陸明洲的酒量,也不算小。
一斤半白酒,要是放到南方,不少人會拱手認輸。
偏偏,他是在東北。
一桌子菜,沒吃上幾口,就被灌得七葷八素,趴在桌上不省人事。
趙長河、嶽天洋、馮遠征相視一笑,繼續淡定吃著酒菜。
一直到半個小時後,看他實在起不來,才招呼服務員,一起把他送到三樓房間。
三人費了老大的勁,才給他脫下棉衣、棉褲,塞到被子裡。
關上門時,趙長河搖頭歎息:“個子倒是小,這酒量還得練啊!”
陸明洲呼嚕震天,算是回應。
時間來到淩晨一點。
天色倒不算暗,天上有雖然有雲,但月亮還是露出半邊臉。
清冷的光輝,照在雪地上,能看清二十來米的景象。
社員孫英才家旁,機耕路來到這裡急劇轉彎,也叫手肘彎。
旁邊有個水塘子,早就上了凍。冰麵離岸邊,大概有個一米,邊上的枯草,還掛著冰棱子。
談笑倚著路旁的雪堆,吐出一口白霧,抱怨道:“宋隊,你說這麼冷的天,有人會出來嗎?”
宋國偉勒緊領口,啪嗒啪嗒抽著旱煙,不悅地說:“誰知道?讓咱守在這裡,就得守到天光。站一班崗,就要做好一班事。”
“哎呦喲,真不愧是老同誌,思想覺悟還真是高呢。

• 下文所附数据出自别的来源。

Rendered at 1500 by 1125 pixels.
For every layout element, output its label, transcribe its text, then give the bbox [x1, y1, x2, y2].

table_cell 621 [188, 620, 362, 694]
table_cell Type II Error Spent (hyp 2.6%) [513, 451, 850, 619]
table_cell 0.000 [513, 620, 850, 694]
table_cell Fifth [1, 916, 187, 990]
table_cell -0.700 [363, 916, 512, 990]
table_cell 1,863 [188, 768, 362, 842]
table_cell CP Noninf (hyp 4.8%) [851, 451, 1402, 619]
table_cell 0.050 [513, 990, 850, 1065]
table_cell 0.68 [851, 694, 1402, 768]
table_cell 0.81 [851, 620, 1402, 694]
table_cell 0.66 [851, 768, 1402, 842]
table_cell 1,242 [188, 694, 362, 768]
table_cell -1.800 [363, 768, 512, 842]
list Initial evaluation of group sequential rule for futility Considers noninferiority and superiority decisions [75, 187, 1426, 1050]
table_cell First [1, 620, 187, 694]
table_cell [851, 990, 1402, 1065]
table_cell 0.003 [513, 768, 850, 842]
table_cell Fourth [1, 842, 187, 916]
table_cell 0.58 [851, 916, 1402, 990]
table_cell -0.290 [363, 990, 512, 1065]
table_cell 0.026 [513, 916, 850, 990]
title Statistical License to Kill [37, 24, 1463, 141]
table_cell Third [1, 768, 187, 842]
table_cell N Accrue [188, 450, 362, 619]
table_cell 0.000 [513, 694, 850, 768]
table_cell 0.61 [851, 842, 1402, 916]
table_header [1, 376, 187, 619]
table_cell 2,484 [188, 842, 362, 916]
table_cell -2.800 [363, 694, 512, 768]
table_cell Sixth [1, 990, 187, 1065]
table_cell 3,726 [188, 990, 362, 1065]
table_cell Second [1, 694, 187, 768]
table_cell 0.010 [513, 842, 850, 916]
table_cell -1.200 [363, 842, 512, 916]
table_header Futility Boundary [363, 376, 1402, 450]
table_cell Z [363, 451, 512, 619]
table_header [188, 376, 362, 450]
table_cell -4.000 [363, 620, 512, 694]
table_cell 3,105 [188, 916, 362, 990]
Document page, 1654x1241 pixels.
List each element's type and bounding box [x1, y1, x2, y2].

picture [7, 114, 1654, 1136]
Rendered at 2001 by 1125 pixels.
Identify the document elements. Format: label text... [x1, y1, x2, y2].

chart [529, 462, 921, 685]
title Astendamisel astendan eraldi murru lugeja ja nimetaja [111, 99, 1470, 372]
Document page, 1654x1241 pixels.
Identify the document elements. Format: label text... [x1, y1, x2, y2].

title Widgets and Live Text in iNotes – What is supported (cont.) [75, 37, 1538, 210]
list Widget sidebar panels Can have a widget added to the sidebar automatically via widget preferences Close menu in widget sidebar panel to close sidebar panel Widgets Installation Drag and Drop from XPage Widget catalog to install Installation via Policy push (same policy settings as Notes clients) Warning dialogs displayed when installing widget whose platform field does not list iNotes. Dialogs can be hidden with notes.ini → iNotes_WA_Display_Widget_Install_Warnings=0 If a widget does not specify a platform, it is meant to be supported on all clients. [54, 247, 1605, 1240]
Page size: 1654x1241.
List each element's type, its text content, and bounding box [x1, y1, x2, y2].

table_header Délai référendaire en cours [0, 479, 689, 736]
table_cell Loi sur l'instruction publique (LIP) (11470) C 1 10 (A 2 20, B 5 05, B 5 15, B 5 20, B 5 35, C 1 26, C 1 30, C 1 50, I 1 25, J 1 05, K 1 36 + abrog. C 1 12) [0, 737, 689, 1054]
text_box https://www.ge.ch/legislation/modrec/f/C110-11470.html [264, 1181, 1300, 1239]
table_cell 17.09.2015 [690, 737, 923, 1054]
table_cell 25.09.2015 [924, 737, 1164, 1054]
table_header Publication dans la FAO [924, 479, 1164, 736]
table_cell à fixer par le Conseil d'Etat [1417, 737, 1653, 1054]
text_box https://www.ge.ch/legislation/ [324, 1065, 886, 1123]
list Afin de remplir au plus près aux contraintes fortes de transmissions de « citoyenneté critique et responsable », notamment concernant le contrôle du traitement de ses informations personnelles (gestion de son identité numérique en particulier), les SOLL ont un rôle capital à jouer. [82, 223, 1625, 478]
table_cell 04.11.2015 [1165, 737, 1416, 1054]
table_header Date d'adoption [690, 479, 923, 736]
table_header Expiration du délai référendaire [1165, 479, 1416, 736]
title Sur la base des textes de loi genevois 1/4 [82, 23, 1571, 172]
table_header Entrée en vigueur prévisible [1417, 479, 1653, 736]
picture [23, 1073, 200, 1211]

”
談笑做了個鬼臉。
宋國偉沒好氣地拍了一下他的腦袋:“你小子,少陰陽怪氣的。二十歲出頭,正是拚的年紀。想當年,我們趴在雪地裡,不知道凍死多少人。我算是命大,身邊的人,全都成了冰雕……”
他說著說著,眼中有淚花。
談笑知道他說的是朝鮮,這個故事聽他說過很多遍,每一次都很震撼。
他點點頭:“宋隊,你休息一下,我來盯著。有情況,叫你們。”
何傻根打了個哈欠:“冰天雪地的,想睡也不能睡啊。你們先聊著,我去前麵放個水。”
宋國偉心情好了一些,開玩笑說:“老何,就在這裡放,反正也沒人看,大家都有。”
“嘿嘿。”
何傻根摸摸後腦勺,咧嘴一笑:“老宋,你也不是不知道,我有個怪毛病,旁邊有人就尿不出來。”
說完,他往前走去。
談笑在他身後小聲喊:“老何,記得帶根子,彆凍上了讓我幫你敲。”
“滾犢子!”
何傻根笑罵道:“我是放水,又不是上大號。”
寒風呼嘯。
何傻根迎著風,往前走了一百來米,在兩人看不清的位置,放出一道晶瑩的水線。
“舒服了!”
他鬆了一口氣,提起褲襠,抖了抖。
正準備回來,突然聽見蹄子和車輪的聲音。
這麼晚了,天寒地凍的,有誰會趕車?
供銷社、副食品運貨,也不是這個點,起碼在三點過後。
隻能說明,目標出現了!
他心中狂喜,果然來了,今晚沒白受凍!
他往回走了十來米,一頭騾車出現在視野裡,越來越近。
可以看見,這頭騾子品相不錯,脖子和兩隻耳朵,都有白毛。
車把式左手手腕齊腕而斷,右手揮鞭拉韁繩,車居然趕得四平八穩,果然不同尋常。
此人,必是張泰順所說的楊十三無疑。
楊十三眉頭皺起。
他看見機耕路正中,有一個大漢搖搖晃晃,步步履踉蹌,要摔不摔的樣子。
前麵,正是彎道取急的地方,想避也避不開。
無奈之下,他隻好一拉韁繩,發出“籲”的信號。
騾車停了下來。
楊十三前體前傾,大聲喊道:“大兄弟,麻煩讓個道!”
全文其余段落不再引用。